Cet engin très polyvalent est un véhicule à roues type 6x6 militarisé. L'agencement du Jaguar est classique pour un véhicule de reconnaissance de conception française. Le pilote est à l’avant de la caisse au centre.
Le Jaguar bénéficie de technologies innovantes. Il est doté de systèmes d’autoprotection récents (détecteurs d’alerte laser, détecteurs de départ de missiles, détecteurs de départ de tirs, brouilleur radio Barrage).
Comme son prédécesseur, l’EBRC est un blindé 6×6. Il partage, à ce titre, le châssis du VBMR Griffon, pour en faciliter la maintenance opérationnelle.

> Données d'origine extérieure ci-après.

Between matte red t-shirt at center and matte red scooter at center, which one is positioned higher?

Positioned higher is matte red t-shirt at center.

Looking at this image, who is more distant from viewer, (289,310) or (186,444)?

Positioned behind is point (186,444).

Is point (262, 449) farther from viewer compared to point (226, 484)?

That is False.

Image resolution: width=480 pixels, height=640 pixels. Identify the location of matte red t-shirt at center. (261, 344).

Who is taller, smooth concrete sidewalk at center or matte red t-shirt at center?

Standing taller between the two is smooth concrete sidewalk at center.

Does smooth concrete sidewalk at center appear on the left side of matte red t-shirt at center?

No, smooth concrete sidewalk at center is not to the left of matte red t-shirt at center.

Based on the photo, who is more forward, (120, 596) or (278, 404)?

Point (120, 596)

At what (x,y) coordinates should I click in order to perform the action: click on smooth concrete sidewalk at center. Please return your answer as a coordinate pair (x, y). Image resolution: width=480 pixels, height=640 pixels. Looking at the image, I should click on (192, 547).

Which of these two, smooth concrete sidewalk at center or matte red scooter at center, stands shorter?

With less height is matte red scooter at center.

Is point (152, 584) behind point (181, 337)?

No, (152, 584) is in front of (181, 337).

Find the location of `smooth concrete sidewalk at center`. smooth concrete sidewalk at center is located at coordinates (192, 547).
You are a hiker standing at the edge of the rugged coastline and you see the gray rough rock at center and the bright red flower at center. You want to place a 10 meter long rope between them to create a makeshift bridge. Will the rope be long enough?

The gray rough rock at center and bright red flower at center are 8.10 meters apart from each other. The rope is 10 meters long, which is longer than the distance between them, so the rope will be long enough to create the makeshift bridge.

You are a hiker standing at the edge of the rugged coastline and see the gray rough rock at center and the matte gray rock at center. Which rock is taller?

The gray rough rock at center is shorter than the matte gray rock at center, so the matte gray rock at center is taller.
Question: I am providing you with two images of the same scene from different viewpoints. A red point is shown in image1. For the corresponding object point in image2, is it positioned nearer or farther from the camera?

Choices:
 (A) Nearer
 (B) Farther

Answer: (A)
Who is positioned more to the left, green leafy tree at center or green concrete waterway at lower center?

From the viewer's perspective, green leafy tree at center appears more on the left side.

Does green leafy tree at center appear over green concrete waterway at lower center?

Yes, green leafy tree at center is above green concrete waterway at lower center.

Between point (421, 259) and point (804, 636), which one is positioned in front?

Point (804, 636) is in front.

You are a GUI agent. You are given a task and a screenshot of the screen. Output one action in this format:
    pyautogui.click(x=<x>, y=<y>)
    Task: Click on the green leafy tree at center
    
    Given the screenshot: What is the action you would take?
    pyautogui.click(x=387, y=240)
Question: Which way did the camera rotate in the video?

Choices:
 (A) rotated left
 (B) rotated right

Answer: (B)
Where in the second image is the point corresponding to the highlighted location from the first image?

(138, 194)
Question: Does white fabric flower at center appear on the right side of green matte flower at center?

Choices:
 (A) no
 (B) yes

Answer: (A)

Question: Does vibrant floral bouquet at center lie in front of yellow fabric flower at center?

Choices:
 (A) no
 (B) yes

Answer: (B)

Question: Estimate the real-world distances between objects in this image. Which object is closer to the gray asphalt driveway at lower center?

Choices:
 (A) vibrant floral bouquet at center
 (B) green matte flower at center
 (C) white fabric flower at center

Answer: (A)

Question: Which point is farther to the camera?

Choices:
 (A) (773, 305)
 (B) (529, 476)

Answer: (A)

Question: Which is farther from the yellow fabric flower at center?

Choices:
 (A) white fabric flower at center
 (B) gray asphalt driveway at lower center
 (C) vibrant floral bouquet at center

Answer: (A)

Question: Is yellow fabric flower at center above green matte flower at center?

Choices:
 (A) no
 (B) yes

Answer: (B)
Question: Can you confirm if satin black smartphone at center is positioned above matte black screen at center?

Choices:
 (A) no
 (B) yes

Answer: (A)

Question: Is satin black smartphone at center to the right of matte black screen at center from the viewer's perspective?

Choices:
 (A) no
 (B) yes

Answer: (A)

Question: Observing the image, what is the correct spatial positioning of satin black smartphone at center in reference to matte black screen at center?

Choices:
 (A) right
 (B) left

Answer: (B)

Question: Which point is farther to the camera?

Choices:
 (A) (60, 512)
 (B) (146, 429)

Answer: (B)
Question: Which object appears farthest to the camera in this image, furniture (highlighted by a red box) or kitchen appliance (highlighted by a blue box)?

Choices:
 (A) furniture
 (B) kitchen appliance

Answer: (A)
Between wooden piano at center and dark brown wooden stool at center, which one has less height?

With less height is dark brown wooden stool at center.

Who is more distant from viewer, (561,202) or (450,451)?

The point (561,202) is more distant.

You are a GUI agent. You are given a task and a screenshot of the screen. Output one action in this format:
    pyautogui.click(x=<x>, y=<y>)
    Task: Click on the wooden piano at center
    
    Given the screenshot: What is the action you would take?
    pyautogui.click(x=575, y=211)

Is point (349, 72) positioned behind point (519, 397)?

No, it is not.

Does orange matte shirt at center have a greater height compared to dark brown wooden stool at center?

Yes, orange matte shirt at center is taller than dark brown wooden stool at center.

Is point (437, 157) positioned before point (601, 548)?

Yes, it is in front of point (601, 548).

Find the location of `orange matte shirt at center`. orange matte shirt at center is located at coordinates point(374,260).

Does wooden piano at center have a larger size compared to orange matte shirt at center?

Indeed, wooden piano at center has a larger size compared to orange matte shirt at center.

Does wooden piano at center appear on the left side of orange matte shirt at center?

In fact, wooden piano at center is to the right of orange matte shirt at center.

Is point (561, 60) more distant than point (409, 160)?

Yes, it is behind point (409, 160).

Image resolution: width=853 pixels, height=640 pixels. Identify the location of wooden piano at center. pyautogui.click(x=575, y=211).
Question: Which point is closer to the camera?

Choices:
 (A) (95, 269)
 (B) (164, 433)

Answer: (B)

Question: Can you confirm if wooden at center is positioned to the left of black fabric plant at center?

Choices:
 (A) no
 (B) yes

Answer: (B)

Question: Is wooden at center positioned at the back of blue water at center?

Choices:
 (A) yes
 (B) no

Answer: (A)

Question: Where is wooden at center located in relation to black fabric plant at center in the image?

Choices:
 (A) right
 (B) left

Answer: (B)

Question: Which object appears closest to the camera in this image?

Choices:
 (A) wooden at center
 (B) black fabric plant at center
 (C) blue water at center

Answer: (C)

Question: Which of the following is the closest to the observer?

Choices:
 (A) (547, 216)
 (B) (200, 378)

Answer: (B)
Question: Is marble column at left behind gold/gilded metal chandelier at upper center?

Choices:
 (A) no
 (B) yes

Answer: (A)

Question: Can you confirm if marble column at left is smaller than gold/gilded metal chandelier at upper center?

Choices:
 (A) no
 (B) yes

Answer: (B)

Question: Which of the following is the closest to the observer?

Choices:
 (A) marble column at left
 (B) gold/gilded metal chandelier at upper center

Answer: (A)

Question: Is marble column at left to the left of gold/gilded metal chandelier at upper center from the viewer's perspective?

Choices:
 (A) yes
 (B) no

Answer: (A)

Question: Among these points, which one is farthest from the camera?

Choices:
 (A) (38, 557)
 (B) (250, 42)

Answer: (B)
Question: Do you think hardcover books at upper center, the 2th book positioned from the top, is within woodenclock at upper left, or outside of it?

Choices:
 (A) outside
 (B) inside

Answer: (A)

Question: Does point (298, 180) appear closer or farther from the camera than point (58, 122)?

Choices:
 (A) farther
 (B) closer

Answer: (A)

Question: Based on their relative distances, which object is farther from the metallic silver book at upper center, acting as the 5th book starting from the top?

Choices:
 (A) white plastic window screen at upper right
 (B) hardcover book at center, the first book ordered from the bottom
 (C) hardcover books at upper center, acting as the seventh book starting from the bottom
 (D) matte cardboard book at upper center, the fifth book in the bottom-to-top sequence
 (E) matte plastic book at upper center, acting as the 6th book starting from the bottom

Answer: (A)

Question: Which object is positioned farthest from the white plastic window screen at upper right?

D’une masse au combat de 24 tonnes, il conserve une masse par essieu inférieure à huit tonnes, censée donner l’avantage à la roue sur la chenille en termes de mobilité. Il dispose également d’un système de protection actif-passif intégrant un brouilleur EM, des leurres IR, des détecteurs laser et de lancement, ainsi que des lance-pots fumigènes d’obfuscation.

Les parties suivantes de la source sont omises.